What to do.
1. In the add-drop multiplex background, what name are such multiplexes known by in Europe?
2. Please output the add-drop multiplex background starting at "In a terminal" and ending at "are outlined below.".
3. Go on with the add-drop multiplex background from the point where it stops.

Provided passage.
BACKGROUND OF THE INVENTION

1. Field of the Invention

This invention relates to an improvement in add-drop multiplexes, known also as add-drop multiplexer, also known in Europe as drop-and-insert multiplexes. Such multiplexes are a particular form of combined multiplexer/demultiplexer for digital signals, optimised for the low cost insertion or extraction of a proportion of the "through" traffic capacity of the multiplex.

2. Description of the Related Art

A digital multiplex combines multiple digital signals streams into a composite stream of digits, each of the digits in the original streams conventionally being allocated to a unique timeslot in the frame structure of the composite stream. Following recognition of the inserted frame start signal at the demultiplexer, the demultiplexer separates the multiple signals so as to restore them to their original form.

In a terminal digital multiplex, all of the capacity of the composite stream is accessible in the form of multiple individual streams; by contrast, in an add-drop multiplex this is commonly not the case, and there are other differences which are outlined below.

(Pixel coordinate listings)
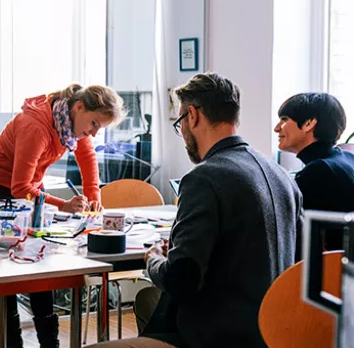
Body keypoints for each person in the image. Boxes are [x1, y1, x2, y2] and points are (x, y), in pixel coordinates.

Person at [92, 73, 303, 348]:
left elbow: (182, 281)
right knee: (148, 301)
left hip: (218, 336)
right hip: (274, 334)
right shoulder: (283, 176)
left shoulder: (204, 178)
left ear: (192, 116)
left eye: (180, 122)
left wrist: (154, 259)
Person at [0, 83, 126, 348]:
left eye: (100, 129)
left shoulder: (70, 124)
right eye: (94, 123)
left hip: (30, 186)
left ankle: (49, 343)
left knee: (39, 260)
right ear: (79, 107)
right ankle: (12, 341)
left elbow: (88, 161)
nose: (94, 133)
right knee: (10, 267)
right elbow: (18, 188)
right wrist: (63, 206)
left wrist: (94, 198)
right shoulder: (36, 127)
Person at [275, 92, 354, 250]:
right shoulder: (348, 158)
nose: (277, 128)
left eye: (284, 120)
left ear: (309, 124)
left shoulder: (317, 172)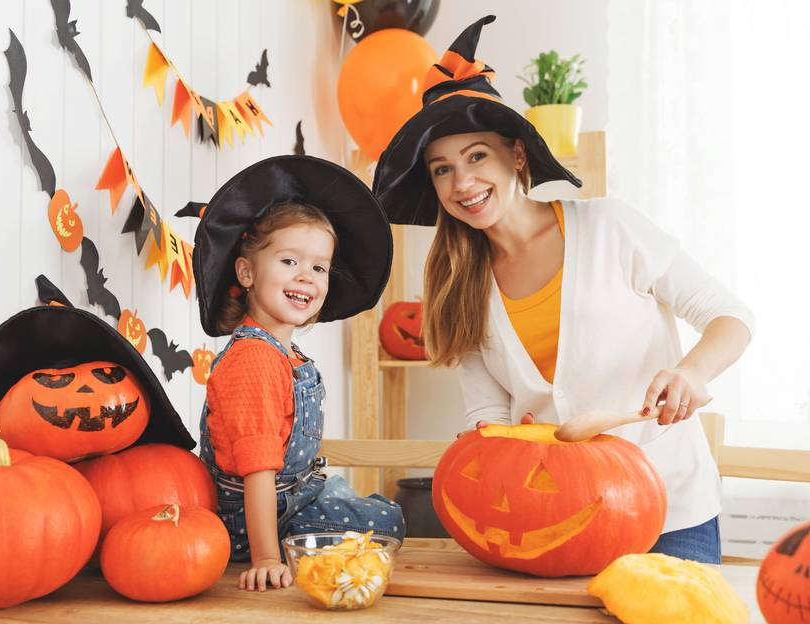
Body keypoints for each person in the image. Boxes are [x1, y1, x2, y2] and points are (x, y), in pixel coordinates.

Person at [372, 15, 754, 564]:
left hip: (669, 507)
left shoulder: (610, 227)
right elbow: (490, 419)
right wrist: (503, 448)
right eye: (442, 169)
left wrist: (692, 371)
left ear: (517, 155)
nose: (462, 184)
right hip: (554, 516)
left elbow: (731, 316)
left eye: (477, 156)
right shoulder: (461, 285)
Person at [193, 155, 405, 592]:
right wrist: (267, 557)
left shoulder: (285, 353)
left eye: (319, 267)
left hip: (294, 495)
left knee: (372, 511)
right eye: (290, 261)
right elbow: (257, 471)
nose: (306, 276)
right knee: (386, 519)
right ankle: (275, 546)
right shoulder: (254, 359)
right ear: (246, 271)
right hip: (258, 517)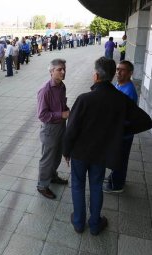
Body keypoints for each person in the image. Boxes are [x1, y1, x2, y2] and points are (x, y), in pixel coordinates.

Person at [63, 57, 152, 235]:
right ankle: (95, 224)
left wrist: (66, 151)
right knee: (96, 186)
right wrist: (119, 131)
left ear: (96, 75)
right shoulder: (120, 99)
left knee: (78, 185)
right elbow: (145, 121)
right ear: (112, 76)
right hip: (101, 153)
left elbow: (71, 129)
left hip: (80, 153)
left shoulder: (84, 99)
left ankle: (79, 223)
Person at [37, 59, 70, 199]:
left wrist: (67, 110)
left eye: (64, 69)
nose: (63, 72)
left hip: (61, 126)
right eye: (59, 69)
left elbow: (62, 104)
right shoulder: (45, 90)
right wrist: (61, 114)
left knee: (57, 156)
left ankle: (52, 176)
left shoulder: (61, 86)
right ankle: (42, 186)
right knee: (47, 159)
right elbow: (42, 115)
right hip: (50, 129)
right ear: (51, 72)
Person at [104, 60, 138, 193]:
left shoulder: (129, 91)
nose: (118, 72)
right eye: (117, 69)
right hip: (117, 130)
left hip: (123, 132)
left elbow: (126, 117)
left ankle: (117, 185)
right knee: (116, 156)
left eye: (122, 70)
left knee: (120, 158)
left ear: (130, 73)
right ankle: (115, 177)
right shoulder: (118, 84)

Expected results.
1. Drop-and-insert multiplexes.

2.
In a terminal digital multiplex, all of the capacity of the composite stream is accessible in the form of multiple individual streams; by contrast, in an add-drop multiplex this is commonly not the case, and there are other differences which are outlined below.

3.
It is gradually becoming a common feature of add-drop multiplexes that they incorporate a matrix switch. This switch has the ability to control the routing of traffic in small increments, each of which is a small fraction of the total traffic passing through the multiplex.

Where this fraction is particularly small, the switch has a correspondingly high complexity, because of the large number of such increments to be manipulated, and this invention relates to a proposed simplification of the switch.

SUMMARY OF THE INVENTION

Accordingly the present invention provides an add-drop multiplex comprising a matrix switch, a pair of time slot assignment function circuits connected to the drop-side of the matrix switch, and one or more data buses interconnecting the timeslot assignment function circuits.

BRIEF DESCRIPTION OF THE DRAWINGS

In order that the present invention may be more readily understood an embodiment thereof will now be described by way of example and with reference to the accompanying drawings, in which;

FIG. 1 a block diagram showing the basic functions of an add-drop multiplex;

FIG. 2 shows conventional add-drop multiplexes,

FIG. 3 shows a network incorporating add-drop multiplexes, and

FIG. 4 is a block diagram of an add-drop multiplex according to the present invention.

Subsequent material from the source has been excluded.